Power draw mostly depends on what hardware you are using. Mine is running on an AMD Athlon 5350 which draws around 25W on idle but some of the SoCs mentioned in this thread will have significantly lower power draw.

The J1900 is a low power part, a Pentium G620 even beats it in multi-core performance and absolutely stomps it in single-threaded performance. I doubt a J1900 would be enough.

How much would such a J1900 get me?

I also just found an interesting motherboard with a Celeron CPU, is that better?
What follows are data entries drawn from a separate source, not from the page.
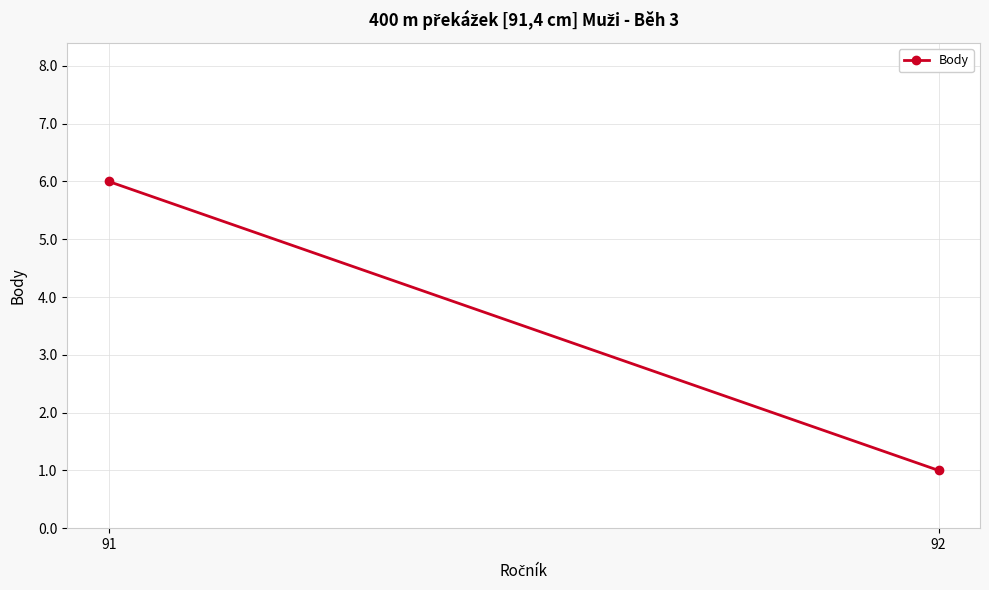

The value at 91 is 6. True or false?

True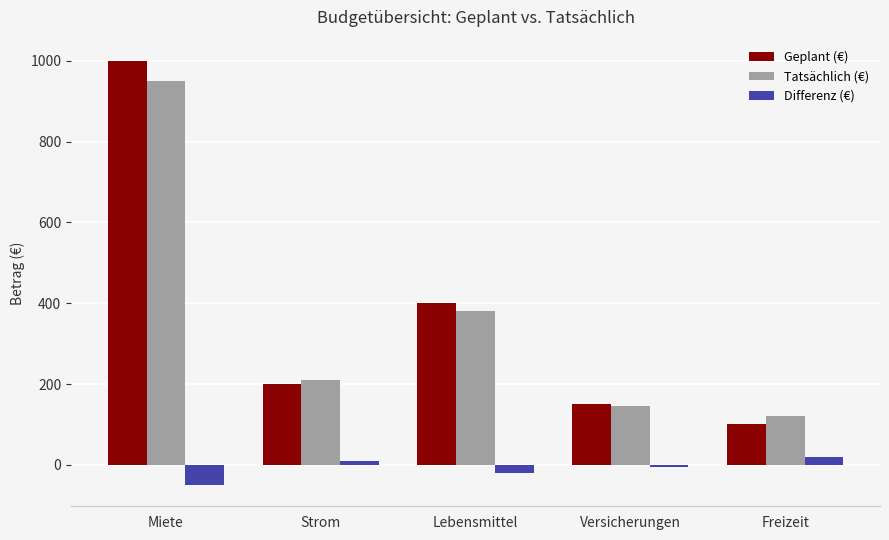

What is the total value across all series at Miete?

1900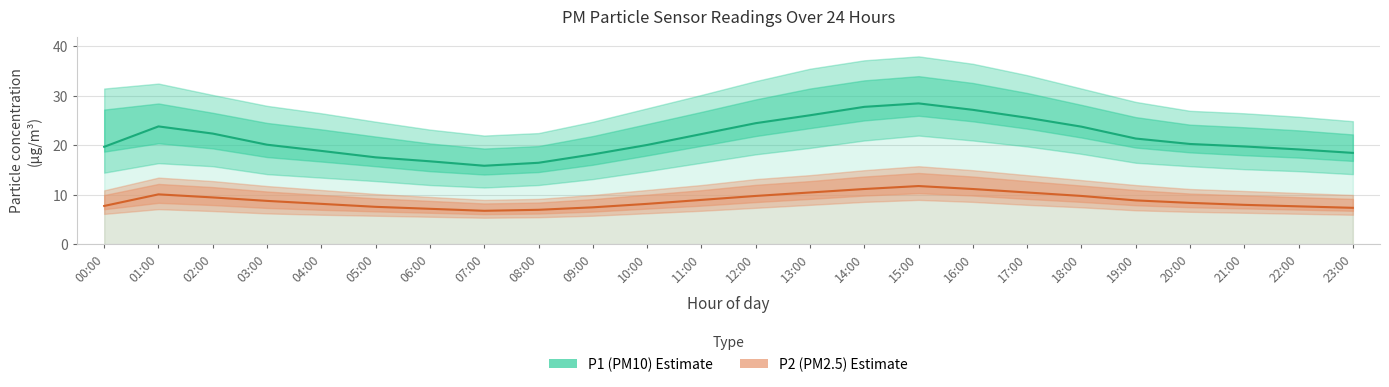

Reading right to left, list all the values displayed in this chart.

P1 (PM10) Estimate: 23:00=18.5	22:00=19.2	21:00=19.8	20:00=20.3	19:00=21.4	18:00=23.8	17:00=25.6	16:00=27.2	15:00=28.5	14:00=27.8	13:00=26.1	12:00=24.5	11:00=22.3	10:00=20.1	09:00=18.2	08:00=16.5	07:00=15.9	06:00=16.8	05:00=17.6	04:00=18.9	03:00=20.1	02:00=22.4	01:00=23.9	00:00=19.7
P2 (PM2.5) Estimate: 23:00=7.4	22:00=7.7	21:00=8.0	20:00=8.4	19:00=8.9	18:00=9.8	17:00=10.5	16:00=11.2	15:00=11.8	14:00=11.2	13:00=10.5	12:00=9.8	11:00=9.0	10:00=8.2	09:00=7.5	08:00=7.0	07:00=6.8	06:00=7.2	05:00=7.6	04:00=8.2	03:00=8.8	02:00=9.5	01:00=10.1	00:00=7.8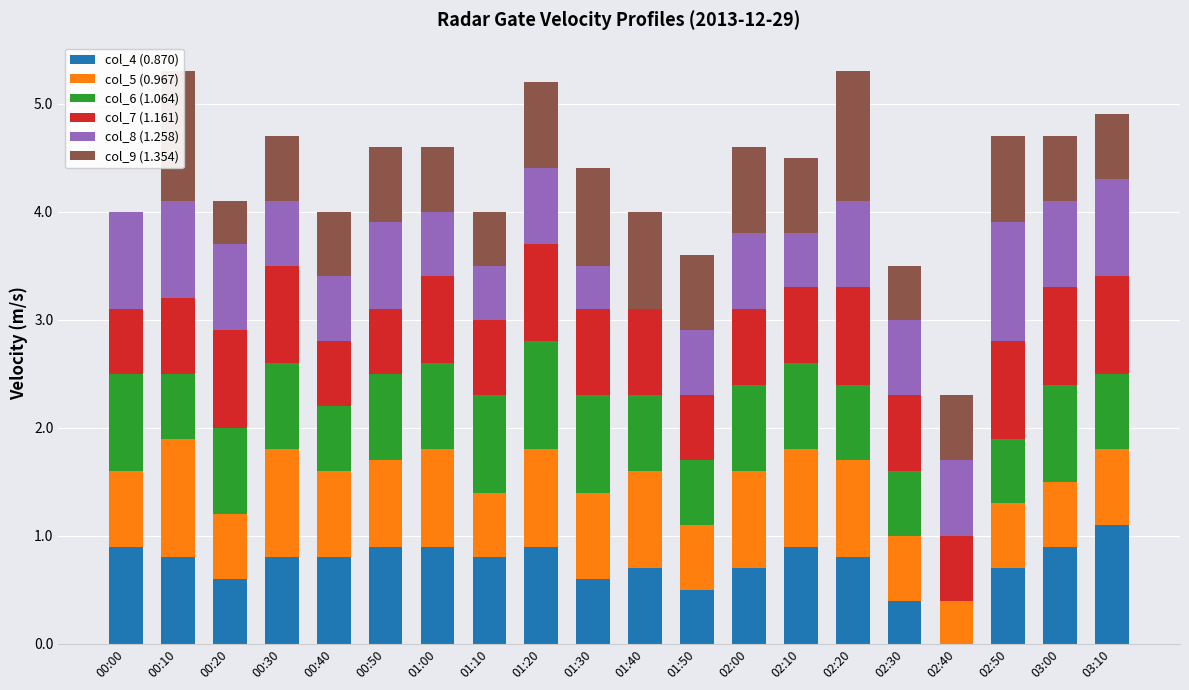

What is the sum of all col_6 (1.064) values?

14.5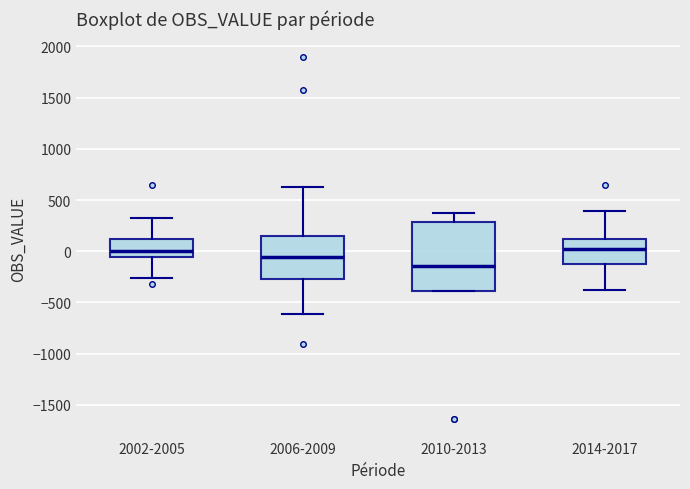

Where does the median line of the box for 2006-2009 sit on the y-axis? The values are not printed on the chart, so give them approximately, as read against the axis.

-50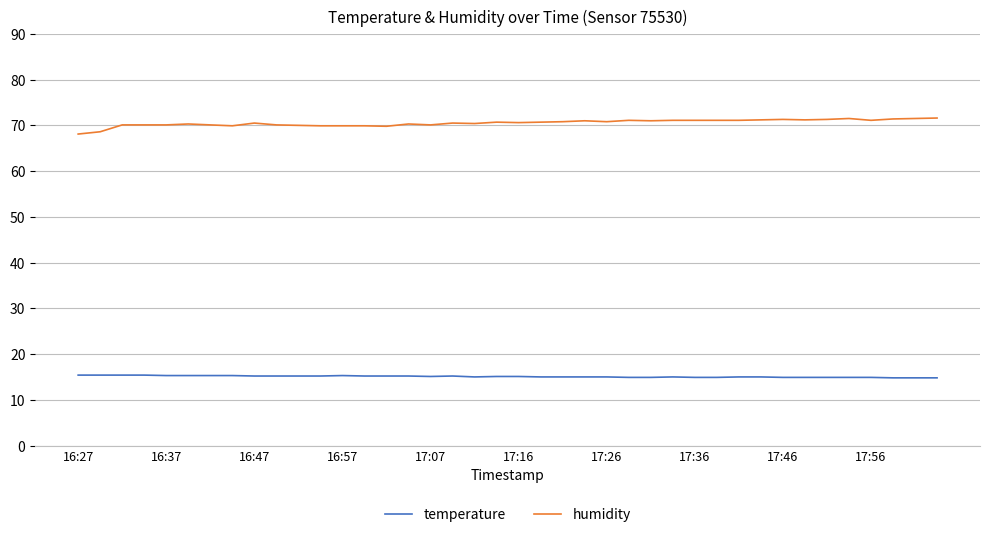

List the series in order of their peak value, lowest first.

temperature, humidity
It's only 1.8GHz x2 though.

Performance is almost identical, the J1900 just beats the Celeron 1037U in multi-threaded but the Celeron beats the J1900 in single-threaded by a bigger lead but I'd say the Celeron is better because the difference in multi-threaded is very minimal.

@MichaelLindman Thanks.
I'm still unsure if I should go for it though. I mean if I'd only get 10mbits in the end that would be very frustrating.

I'm saturating my internet connection of 100mbps with an Athlon 5350 so you should be fine, I can even transfer files between the wireless and wired subnets at around 200-300mbps.

@MichaelLindman So you're running WiFi from the pfSense box directly, right?
200-300mbps through WiFi is quite impressive I'd say.

I'm using the Unifi AP AC Lite like most other people in this thread which is wireless 802.11/ac and has a max transfer speed of around 400mbps in real-world performance.

Just remember that when they talk about network throughput and CPU power they don't mean sending large files between two interfaces, they're talking about firewalling a large number of packets per second. Pretty much anything will do gigabit for a file transfer but internet traffic, especially if there's a lot of packets, is very different.

That makes more sense, given my current setup I could probably do over 200mbps internet on the Athlon as the CPU isn't taxed very much during heavy usage, not 100% sure on my NICs though.

If you get something like an Up-Board² (I know, I know, Realtek NICs, but just for the sake of argument), that will run at less than 10W at full load - and PFSense won't likely load the CPU on that all that much. I run a Core 2 Xeon for my PFSense box, and I can make up the difference by turning off a couple of lights.

If the power bill increase still worries you - these things initialize in like, 30 seconds to a minute. Turning the router off when you're not using it (out of the house, asleep, etc) will take at least 2/3 of the usage off. At 45W running constantly for 31 days, that comes down to $5.50 in electricity at $.164/kWh.